BRIEF 1: In the Isabelle function question, rewrite the text between "What is the" and "of relations above.", inclusive, replacing "Isabelle/HOL" with "Isabelle/ZF".
BRIEF 2: In the Isabelle function question, who wrote the blog post that explains why all functions in Isabelle are total?

Start of DOCUMENT EXCERPT

# How to define a function/map from one set to another (f: A -> B) in Isabelle?

What is the correct way in Isabelle/HOL (2021) to define a function `f` from a specific set `A` to another set `B`?

From mathematics, a function `f: A -> B` is often defined as a map from its domain `A` to its co-domain `B`. And a function `f` is defined as a special kind of relation in `A × B` with only one y ∈ B that satisfies `x f y` for each x ∈ A.

But in Isabelle/HOL, functions seems to be defined in terms of computation, e.g. `f x = Suc x`. It seems that there is no place to define domain and co-domains explicitly.

I was just wondering if there is a conventional way to define functions in Isabelle to be with domain and co-domains and be compatible with the definition of relations above.

Background

As you have noted, in Isabelle/HOL, conventionally, a function is a term of the type `'a⇒'b`, where `'a` and `'b` can be arbitrary types. As such, all functions in Isabelle are total. There is a blog post by Joachim Breitner that explains this very well: link. I will not restate any elements of the content of the blog post: instead, I will concentrate on the issue that you have raised in your question.

Conventional definitions of a function

I am aware of two methodologies for the definition of a function in traditional mathematics (here I use the term "traditional mathematics" to mean mathematics exposed in some set-theoretic foundation):

1. According, for example, to [1,Chapter 6], a function is simply a single-valued binary relation.

End of DOCUMENT EXCERPT
Start of PROVIDED RECORDS

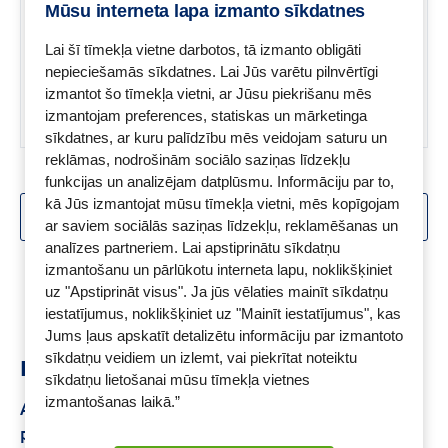
lai jūs varētu savlaicīgi meklēt
Mūsu interneta lapa izmanto sīkdatnes
medicīnisko palīdzību.-
Ķermeņa kustību noteikšana:
Lai šī tīmekļa vietne darbotos, tā izmanto obligāti
Lai izvairītos no neprecīziem
nepieciešamās sīkdatnes. Lai Jūs varētu pilnvērtīgi
rādījumiem un nodrošinātu, ka
izmantot šo tīmekļa vietni, ar Jūsu piekrišanu mēs
rezultāti vienmēr ir precīzi, tiek
izmantojam preferences, statiskas un mārketinga
automātiski konstatēti kustību
sīkdatnes, ar kuru palīdzību mēs veidojam saturu un
radītie traucējumi.- Manšetes
sasprindzinājuma noteikšana:
reklāmas, nodrošinām sociālo saziņas līdzekļu
Inteliģentā aproces kontrole
funkcijas un analizējam datplūsmu. Informāciju par to,
atpazīst, vai aproce ir pareizi
kā Jūs izmantojat mūsu tīmekļa vietni, mēs kopīgojam
SKATĪT VAIRĀK
piestiprināta, lai novērstu
ar saviem sociālās saziņas līdzekļu, reklamēšanas un
nepareizu mērījumu veikšanu.-
analīzes partneriem. Lai apstiprinātu sīkdatņu
Neregulāras sirdsdarbības
Skats:
1 -
18
no
28
izmantošanu un pārlūkotu interneta lapu, noklikšķiniet
noteikšana: Ierīce nosaka
uz "Apstiprināt visus". Ja jūs vēlaties mainīt sīkdatņu
neregulāru sirdsdarbību un
iestatījumus, noklikšķiniet uz "Mainīt iestatījumus", kas
palīdz jums savlaicīgi identificēt
Jums ļaus apskatīt detalizētu informāciju par izmantoto
iespējamos veselības
sīkdatņu veidiem un izlemt, vai piekrītat noteiktu
apdraudējumus.- Hipertensijas
Ieteikumi
riska indikators: Integrētais
sīkdatņu lietošanai mūsu tīmekļa vietnes
augsta asinsspiediena riska
izmantošanas laikā.”
Augšdelma asinsspiediena mērītājs
Mastodynon
indikators brīdina jūs, kad jūsu
pilieni
Ādas ekzēma
L-carnitine cena
Magnijs
asinsspiediens ir kritiskā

End of PROVIDED RECORDS

TASK SOLUTION 1:
What is the correct way in Isabelle/ZF (2021) to define a function `f` from a specific set `A` to another set `B`?

From mathematics, a function `f: A -> B` is often defined as a map from its domain `A` to its co-domain `B`. And a function `f` is defined as a special kind of relation in `A × B` with only one y ∈ B that satisfies `x f y` for each x ∈ A.

But in Isabelle/ZF, functions seems to be defined in terms of computation, e.g. `f x = Suc x`. It seems that there is no place to define domain and co-domains explicitly.

I was just wondering if there is a conventional way to define functions in Isabelle to be with domain and co-domains and be compatible with the definition of relations above.

TASK SOLUTION 2: Joachim Breitner